_Gekozen fragment_:
###
Belgische Werkliedenpartij
Belgische Werkliedenpartij (BWP) Parti ouvrier belge (POB) | |
Oprichting | 6 april 1885 |
Opheffing | 28 juni 1940 |
Actief in | België |
Richting | Centrumlinks tot Links |
Stroming | Sociaaldemocratie Democratisch socialisme |
Overig | |
Opvolgende partij(en) | Belgische Socialistische Partij |
Portaal Politiek |
De Belgische Werkliedenpartij (BWP), of in het Frans Parti ouvrier belge (POB), was een Belgische politieke partij. De BWP-BOP was actief tussen 1885 en 1940. Het was een sociaaldemocratische partij. Tijdens de verzuiling vertegenwoordigde de Belgische Werkliedenpartij de socialistische zuil.
De BWP-POB werd in 1885 opgericht. Het vertegenwoordigde de arbeidersklasse die toentertijd niet kon stemmen. Door middel stakingen wisten zij uiteindelijk het algemeen meervoudig stemrecht af te dwingen in 1892. Vanaf toen kwam de BWP-BOP ook in het parlement. Aan het begin van de 20e eeuw deed de BWP-POB afstand van de revolutie. De partij wilde op democratische manier veranderingen doorbrengen. De revolutionaire socialisten stapten toen over naar de Kommunistische Partij van België (KPB). Vanaf de Eerste Wereldoorlog zat de partij in verschillende regeringen met de Katholieke Partij en de Liberale Partij.
De partij werd aan het begin van de Tweede Wereldoorlog opgeheven door partijvoorzitter Hendrik de Man. De Man besloot namelijk over te lopen naar de nazi's, terwijl veel partijleden moesten vluchten, onderduiken of het verzet in gingen. Na de Tweede Wereldoorlog werd de Belgische Socialistische Partij (BSP) opgericht als opvolger van de BWP. Dit is de voorloper van het Vlaamse Vooruit en de Franstalige Parti Socialiste.
Geschiedenis
Oprichting
In de 19e eeuw konden alleen Belgische mannen met bepaald inkomen of vermogen stemmen. Dit wordt het censuskiesrecht genoemd. Ook werkten de meeste arbeiders in zware omstandigheden. Zij maakten lange dagen, kregen weinig betaald en leefden in slechte en kleine huizen. Tijdens de 19e eeuw verenigden zij zich in vakbonden. Deze vakbonden kwamen op de rechten van arbeiders. Zo organiseerden zij stakingen die vaak illegaal waren. Door middel van stakingen wilden zij hogere lonen, betere arbeidsomstandigheden en algemeen kiesrecht regelen.
###
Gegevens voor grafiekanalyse

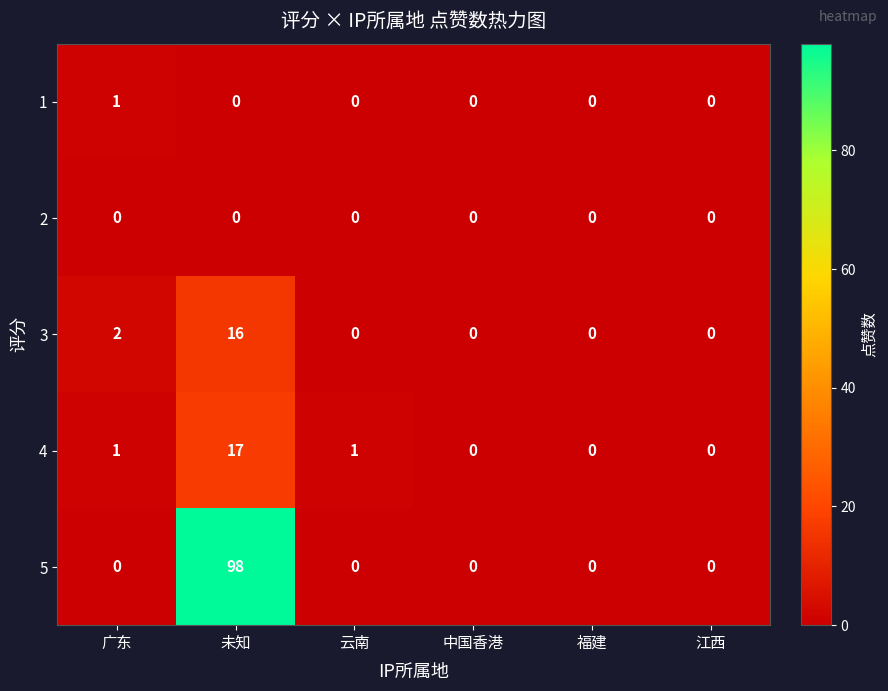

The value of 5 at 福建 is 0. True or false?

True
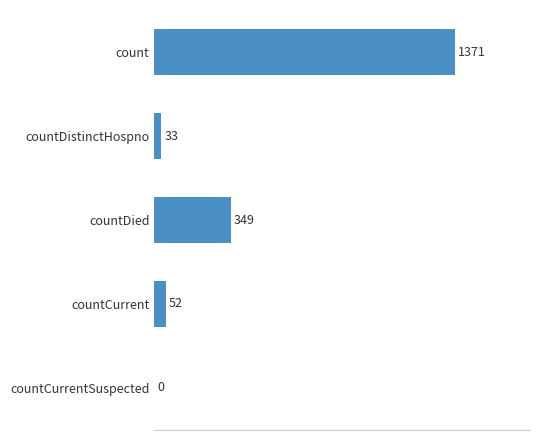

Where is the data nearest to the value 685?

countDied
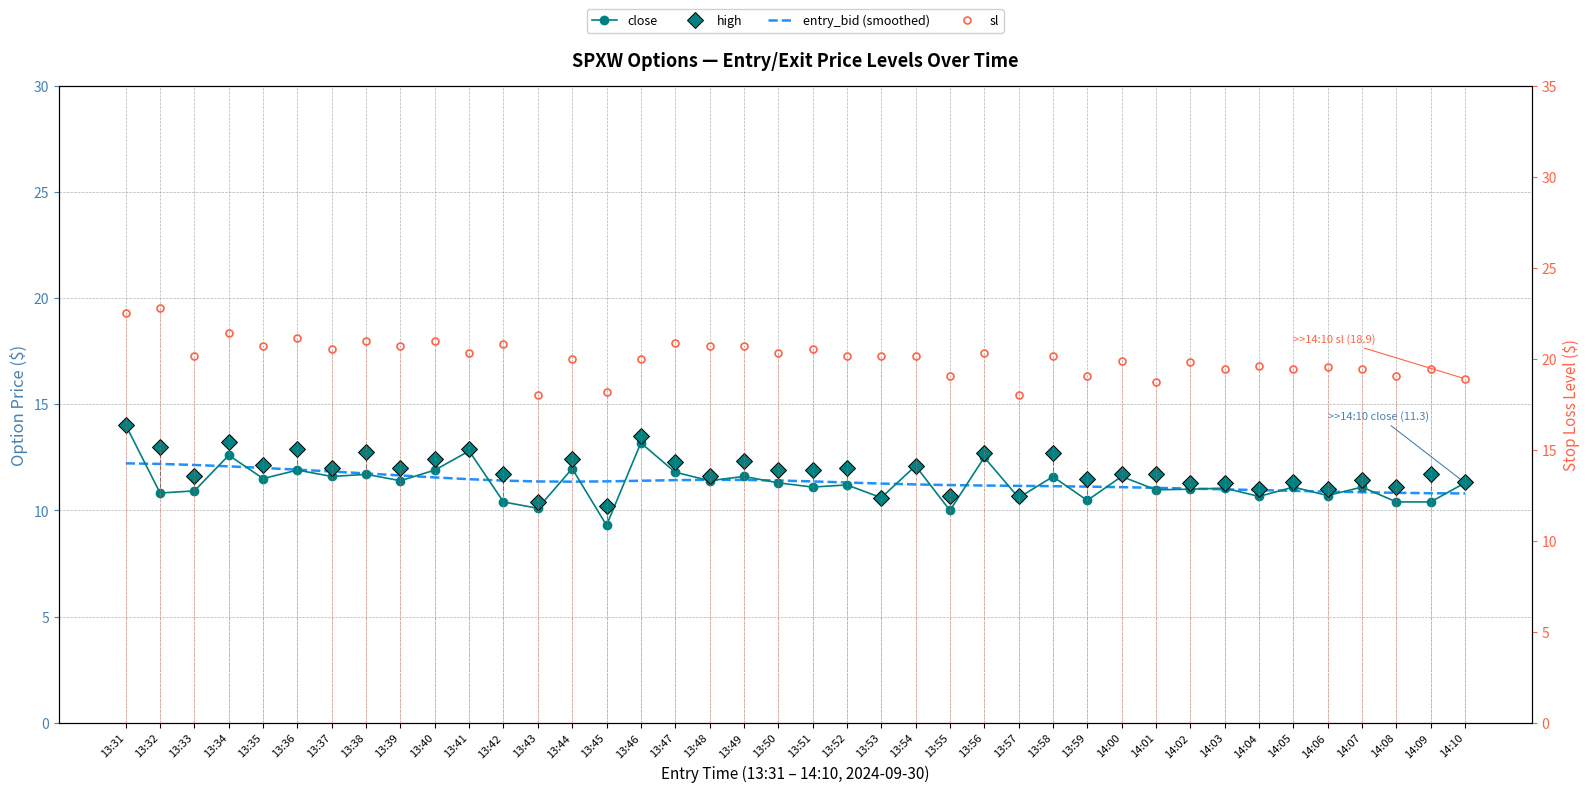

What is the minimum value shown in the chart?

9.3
###
_Opdracht_: Wie hief volgens de tekst over de Belgische Werkliedenpartij de partij op?

_Antwoord_: Partijvoorzitter Hendrik de Man, aan het begin van de Tweede Wereldoorlog.